Why are analysts then so quick to lambast Conoco? Because Conoco is only cutting its capital spending by 33% (compared to industry peers that are cutting spending by 50% or more) to $11.5 billion because it intends to develop $4 billion worth of oil projects in the Eagle Ford fields, spend $4.8 billion developing new oil projects in Alaska, Europe, and Malaysia, and spend a little over $1 billion this year in exploration for new oil. The remaining $1.7 billion will go towards basic maintenance expenditures on existing projects.
The consequence of this course of action for Conoco is that short-term earnings results for the company will look ugly. The price of oil is down significantly, and the company is continuing to spend heavily (on a relative basis to other peers) on future projects. Those $4.60 you see in trailing profits per share are about to go out the window. My guess is that, based on current oil prices and management’s intent for capital expenditure plans, Conoco will make $1.40 per share in profits this year. The $0.73 dividend puts Conoco on the hook for $2.92 per share in cash payments to shareholders while only generating earnings of $1.40 on behalf of shareholders. This mismatch between dividend payments and capital spending objectives compared to short-term profits is why the company is so roundly criticized of late.
The big-picture, though, is that Conoco generates $8 per share in cash, and could easily pay its dividend based on current profits if it were not investing so heavily for future growth and taking certain impairments to existing projects in the Gulf. Most likely, what will happen is this: Conoco will freeze or negligibly raise its dividend for the next few years, borrowing as necessary to fund it (debt only stands at 24% of capital), and people will be hollowering that the dividend cannot be covered by current profits. Then, at some point in the future, the price will of oil will cross the $75 threshold, and the dividend ratio will be well covered as the production improves and the cost of the commodity advances. It is the nature of cyclical investing.

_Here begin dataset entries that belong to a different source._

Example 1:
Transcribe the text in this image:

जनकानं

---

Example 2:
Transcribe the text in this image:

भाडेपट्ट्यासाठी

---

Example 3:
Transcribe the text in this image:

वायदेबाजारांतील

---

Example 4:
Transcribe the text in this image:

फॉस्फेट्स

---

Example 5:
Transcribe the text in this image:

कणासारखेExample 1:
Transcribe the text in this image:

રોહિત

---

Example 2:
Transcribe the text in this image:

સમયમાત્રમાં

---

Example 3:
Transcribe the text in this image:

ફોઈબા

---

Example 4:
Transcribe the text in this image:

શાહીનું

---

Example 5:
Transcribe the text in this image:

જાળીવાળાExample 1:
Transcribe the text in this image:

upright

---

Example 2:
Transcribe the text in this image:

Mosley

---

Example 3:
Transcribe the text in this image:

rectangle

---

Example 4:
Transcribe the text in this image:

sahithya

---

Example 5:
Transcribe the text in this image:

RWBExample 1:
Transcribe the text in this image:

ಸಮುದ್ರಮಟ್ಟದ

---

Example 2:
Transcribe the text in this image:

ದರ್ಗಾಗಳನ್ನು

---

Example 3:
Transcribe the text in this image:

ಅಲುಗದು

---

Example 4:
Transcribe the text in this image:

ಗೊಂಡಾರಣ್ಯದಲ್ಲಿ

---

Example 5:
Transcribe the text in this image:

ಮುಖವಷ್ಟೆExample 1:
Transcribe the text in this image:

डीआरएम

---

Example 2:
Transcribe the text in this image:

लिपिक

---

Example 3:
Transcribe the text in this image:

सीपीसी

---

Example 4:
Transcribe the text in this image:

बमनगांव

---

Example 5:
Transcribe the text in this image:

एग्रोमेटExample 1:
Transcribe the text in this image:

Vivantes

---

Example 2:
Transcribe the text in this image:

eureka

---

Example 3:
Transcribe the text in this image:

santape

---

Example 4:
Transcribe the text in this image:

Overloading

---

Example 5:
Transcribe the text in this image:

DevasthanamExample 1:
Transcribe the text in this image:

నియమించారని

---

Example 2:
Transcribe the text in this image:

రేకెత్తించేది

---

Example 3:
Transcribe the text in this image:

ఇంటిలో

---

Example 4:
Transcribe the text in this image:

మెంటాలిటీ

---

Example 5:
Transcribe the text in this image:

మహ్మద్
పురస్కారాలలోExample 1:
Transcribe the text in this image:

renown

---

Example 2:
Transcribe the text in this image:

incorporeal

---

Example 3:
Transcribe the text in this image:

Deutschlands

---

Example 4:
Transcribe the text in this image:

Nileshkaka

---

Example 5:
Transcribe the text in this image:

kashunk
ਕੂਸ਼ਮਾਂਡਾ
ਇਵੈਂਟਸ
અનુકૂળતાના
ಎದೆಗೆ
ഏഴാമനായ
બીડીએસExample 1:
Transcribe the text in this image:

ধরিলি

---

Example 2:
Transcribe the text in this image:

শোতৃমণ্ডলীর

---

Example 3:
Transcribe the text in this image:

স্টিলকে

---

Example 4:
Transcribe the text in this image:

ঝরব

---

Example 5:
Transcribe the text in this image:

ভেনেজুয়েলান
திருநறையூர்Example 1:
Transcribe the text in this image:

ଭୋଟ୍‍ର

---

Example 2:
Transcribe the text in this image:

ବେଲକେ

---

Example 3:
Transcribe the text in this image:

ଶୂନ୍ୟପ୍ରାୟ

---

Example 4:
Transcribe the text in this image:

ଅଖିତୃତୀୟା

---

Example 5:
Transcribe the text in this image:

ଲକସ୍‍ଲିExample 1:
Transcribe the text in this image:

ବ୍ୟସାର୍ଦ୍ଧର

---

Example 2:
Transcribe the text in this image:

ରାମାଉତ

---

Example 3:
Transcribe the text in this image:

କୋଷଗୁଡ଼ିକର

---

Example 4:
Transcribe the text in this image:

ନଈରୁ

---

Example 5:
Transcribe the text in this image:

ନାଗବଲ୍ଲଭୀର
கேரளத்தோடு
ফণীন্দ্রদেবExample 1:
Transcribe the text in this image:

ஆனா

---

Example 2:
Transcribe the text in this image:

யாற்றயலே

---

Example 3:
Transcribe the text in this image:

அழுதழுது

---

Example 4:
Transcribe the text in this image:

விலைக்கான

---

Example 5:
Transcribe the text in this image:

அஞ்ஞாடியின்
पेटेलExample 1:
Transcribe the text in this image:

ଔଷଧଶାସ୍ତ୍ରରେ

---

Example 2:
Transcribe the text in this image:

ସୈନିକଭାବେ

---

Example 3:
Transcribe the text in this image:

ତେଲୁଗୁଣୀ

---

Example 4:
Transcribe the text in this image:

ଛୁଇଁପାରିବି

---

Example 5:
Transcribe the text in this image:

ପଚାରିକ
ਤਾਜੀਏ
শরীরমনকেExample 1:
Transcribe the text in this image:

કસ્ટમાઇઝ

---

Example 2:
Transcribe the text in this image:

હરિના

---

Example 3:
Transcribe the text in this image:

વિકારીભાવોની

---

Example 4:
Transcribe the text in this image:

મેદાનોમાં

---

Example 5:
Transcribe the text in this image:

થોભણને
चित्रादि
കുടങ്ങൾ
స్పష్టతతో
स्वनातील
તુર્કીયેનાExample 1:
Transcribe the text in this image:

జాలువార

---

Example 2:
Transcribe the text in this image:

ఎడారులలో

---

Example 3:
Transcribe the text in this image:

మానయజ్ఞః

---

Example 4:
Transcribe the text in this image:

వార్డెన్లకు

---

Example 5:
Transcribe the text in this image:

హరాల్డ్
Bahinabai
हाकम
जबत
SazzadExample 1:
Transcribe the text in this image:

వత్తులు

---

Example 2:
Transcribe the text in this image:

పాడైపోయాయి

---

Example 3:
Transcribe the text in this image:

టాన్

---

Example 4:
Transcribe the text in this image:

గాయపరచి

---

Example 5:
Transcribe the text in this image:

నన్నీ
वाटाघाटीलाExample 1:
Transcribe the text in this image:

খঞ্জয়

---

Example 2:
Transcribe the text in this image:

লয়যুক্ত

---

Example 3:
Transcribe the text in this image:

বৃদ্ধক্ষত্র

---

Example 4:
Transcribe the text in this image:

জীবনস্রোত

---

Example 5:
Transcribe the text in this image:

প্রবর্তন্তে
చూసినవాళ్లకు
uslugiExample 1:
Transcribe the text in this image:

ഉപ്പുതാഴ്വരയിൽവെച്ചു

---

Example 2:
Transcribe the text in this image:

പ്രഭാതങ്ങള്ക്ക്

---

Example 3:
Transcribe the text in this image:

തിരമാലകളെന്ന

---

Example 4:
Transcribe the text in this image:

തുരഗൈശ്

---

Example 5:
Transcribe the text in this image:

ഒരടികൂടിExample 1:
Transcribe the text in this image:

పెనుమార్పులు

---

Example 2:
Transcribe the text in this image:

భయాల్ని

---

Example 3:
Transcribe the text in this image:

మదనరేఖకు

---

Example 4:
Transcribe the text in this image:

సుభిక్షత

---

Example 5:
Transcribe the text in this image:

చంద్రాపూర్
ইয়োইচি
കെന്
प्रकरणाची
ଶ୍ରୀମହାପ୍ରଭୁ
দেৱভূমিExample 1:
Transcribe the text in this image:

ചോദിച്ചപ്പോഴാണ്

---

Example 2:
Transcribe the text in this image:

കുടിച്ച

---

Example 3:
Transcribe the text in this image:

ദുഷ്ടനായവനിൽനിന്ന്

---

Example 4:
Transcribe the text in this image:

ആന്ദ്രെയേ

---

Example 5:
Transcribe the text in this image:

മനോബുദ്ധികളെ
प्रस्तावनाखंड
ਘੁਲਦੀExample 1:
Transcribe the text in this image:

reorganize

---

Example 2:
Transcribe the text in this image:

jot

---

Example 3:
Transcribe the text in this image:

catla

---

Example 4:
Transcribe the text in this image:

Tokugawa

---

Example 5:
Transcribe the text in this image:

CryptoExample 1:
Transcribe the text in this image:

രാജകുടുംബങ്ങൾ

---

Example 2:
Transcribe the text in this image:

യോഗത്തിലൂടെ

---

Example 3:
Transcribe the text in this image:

That said, even though I think the criticism of Conoco is often over-exaggerated, this does not that I consider Conoco to be the optimum oil supermajor investment right. I think it is very hard, on a risk-adjusted basis, to beat Chevron. Chevron’s 4.1% dividend yield is rather close to Conoco’s 4.6% dividend yield, and Chevron’s current profits ought to continue to cover the dividend even in worst-case scenarios. Even though Conoco will be able to get through a medium-term period of dividends not covering earnings, Chevron investors do not face this risk as the current dividend payment is lower than profits even with oil in the $50 range. Given that Chevron provides so much protection in the event that oil stays in the $40s or $50s, I would be hesitant to look at anything else (especially when the tradeoff of taking additional risk is only an extra half point of yield). In short, my opinion is: Buy Chevron first, then Exxon second, and the conditions at Conoco aren’t as bad as projected right now but that doesn’t mean I would elevate the company above either Chevron or Exxon if looking to make substantial, fresh investments in the energy sector.